**Extrait source**

* * * *

II. - L'article L. 162-21-2 du même code est ainsi modifié :
1° Dans la seconde phrase du premier alinéa, les mots : « et au
suivi de la réalisation » sont supprimés ;
2° Dans la première phrase du deuxième alinéa, les mots : « et
au suivi de la réalisation » sont supprimés ;
3° Au début du quatrième alinéa, les mots : « Le conseil donne
également un avis sur les orientations de la politique salariale
et statutaire et les » sont remplacés par les mots : « Le
conseil est également informé des orientations de la politique
salariale et statutaire et des » ;
4° Le cinquième alinéa est supprimé ;
5° La dernière phrase du dernier alinéa est supprimée.
III. - Dans le premier alinéa du II des articles L. 162-22-3 et
L. 162-22-10 du même code, les mots : « ainsi qu'aux
organisations nationales les plus représentatives des
établissements de santé » sont supprimés.

* * * *

(Entrées de données enregistrées)
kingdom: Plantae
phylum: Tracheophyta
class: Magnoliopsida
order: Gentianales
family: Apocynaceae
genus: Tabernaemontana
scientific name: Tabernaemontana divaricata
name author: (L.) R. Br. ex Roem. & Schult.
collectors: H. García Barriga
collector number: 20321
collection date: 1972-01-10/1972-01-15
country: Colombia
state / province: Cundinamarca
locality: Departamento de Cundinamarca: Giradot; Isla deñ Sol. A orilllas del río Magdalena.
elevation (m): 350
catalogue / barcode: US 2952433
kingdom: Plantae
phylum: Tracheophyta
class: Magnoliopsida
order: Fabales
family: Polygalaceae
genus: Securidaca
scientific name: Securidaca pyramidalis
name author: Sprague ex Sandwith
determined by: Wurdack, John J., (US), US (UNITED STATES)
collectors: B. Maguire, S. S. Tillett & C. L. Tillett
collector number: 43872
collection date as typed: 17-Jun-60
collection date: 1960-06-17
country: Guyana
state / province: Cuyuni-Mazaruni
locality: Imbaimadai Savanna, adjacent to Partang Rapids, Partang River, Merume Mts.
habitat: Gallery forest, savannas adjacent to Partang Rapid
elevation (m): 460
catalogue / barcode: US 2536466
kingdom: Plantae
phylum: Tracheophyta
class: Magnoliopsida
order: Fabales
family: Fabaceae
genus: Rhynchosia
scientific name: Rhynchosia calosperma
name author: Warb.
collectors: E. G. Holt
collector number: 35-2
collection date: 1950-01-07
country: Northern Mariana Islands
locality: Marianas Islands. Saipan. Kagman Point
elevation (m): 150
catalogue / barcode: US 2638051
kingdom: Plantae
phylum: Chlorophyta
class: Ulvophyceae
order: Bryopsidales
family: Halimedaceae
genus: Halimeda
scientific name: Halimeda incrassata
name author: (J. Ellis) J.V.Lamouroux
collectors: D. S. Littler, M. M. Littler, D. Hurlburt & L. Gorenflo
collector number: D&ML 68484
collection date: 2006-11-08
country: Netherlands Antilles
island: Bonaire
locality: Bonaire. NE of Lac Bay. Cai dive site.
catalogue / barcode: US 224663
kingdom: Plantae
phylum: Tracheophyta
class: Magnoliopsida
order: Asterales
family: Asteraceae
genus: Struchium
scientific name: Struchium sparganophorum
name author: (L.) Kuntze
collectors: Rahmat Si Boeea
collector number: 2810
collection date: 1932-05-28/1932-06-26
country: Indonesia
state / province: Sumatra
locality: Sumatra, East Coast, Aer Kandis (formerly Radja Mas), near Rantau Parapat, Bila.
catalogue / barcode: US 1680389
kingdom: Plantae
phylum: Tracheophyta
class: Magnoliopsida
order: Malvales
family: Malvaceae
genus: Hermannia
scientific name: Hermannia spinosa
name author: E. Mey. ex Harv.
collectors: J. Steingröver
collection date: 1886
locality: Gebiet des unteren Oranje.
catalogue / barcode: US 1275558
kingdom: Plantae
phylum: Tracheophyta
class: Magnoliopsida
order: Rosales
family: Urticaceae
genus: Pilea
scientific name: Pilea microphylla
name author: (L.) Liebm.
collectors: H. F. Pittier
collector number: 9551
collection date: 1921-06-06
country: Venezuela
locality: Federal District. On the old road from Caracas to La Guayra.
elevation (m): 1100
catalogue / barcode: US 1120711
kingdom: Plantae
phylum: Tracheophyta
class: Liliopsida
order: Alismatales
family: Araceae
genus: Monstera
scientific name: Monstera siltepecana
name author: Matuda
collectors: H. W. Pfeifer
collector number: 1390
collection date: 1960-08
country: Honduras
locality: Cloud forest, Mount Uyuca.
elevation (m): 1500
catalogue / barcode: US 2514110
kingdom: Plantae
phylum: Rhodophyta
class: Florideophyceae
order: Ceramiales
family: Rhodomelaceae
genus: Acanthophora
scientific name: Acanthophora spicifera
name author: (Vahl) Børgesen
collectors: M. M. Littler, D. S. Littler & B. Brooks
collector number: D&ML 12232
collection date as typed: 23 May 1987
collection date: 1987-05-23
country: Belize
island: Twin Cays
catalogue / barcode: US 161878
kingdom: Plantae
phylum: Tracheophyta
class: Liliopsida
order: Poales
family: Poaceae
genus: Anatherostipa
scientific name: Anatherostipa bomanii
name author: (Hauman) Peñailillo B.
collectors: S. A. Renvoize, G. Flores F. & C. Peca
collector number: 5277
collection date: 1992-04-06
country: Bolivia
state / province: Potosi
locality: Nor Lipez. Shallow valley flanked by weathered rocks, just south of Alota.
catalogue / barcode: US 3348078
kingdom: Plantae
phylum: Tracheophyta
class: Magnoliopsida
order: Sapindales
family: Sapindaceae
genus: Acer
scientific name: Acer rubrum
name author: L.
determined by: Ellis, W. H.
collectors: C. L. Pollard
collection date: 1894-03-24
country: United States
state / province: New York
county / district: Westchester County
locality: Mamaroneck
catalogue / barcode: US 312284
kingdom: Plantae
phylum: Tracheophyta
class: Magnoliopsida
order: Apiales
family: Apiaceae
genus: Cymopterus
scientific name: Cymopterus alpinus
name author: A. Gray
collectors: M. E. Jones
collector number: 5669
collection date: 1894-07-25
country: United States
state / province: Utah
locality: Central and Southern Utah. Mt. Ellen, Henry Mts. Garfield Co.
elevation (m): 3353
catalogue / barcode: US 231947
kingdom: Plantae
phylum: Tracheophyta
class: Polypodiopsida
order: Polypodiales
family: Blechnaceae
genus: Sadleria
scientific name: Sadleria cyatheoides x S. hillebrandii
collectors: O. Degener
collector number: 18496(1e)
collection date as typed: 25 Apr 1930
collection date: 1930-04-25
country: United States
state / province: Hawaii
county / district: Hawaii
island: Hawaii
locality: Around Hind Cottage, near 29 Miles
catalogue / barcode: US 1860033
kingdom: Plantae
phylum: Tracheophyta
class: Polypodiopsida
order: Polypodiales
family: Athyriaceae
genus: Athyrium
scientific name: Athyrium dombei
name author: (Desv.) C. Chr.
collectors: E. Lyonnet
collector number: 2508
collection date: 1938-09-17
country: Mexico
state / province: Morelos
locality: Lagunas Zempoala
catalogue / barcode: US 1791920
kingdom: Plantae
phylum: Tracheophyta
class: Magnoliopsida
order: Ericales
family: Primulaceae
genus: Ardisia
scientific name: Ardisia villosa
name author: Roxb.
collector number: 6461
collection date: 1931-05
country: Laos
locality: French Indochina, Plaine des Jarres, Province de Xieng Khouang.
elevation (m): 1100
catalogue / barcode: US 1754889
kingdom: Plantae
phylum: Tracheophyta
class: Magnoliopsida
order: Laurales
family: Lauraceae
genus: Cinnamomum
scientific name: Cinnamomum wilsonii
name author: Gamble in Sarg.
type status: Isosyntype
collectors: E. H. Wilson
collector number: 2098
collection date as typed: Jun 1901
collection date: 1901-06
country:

* * * *

**À faire**
1 > Selon l'extrait source, quel sort est réservé au cinquième alinéa de l'article L. 162-21-2 ?
2 > Recopiez le passage de l'extrait source qui va de « II. - L'article » jusqu'à « alinéa est supprimée. » inclus.

**Corrigé de l'exercice**
1 > Il est supprimé.

2 >
II. - L'article L. 162-21-2 du même code est ainsi modifié :
1° Dans la seconde phrase du premier alinéa, les mots : « et au
suivi de la réalisation » sont supprimés ;
2° Dans la première phrase du deuxième alinéa, les mots : « et
au suivi de la réalisation » sont supprimés ;
3° Au début du quatrième alinéa, les mots : « Le conseil donne
également un avis sur les orientations de la politique salariale
et statutaire et les » sont remplacés par les mots : « Le
conseil est également informé des orientations de la politique
salariale et statutaire et des » ;
4° Le cinquième alinéa est supprimé ;
5° La dernière phrase du dernier alinéa est supprimée.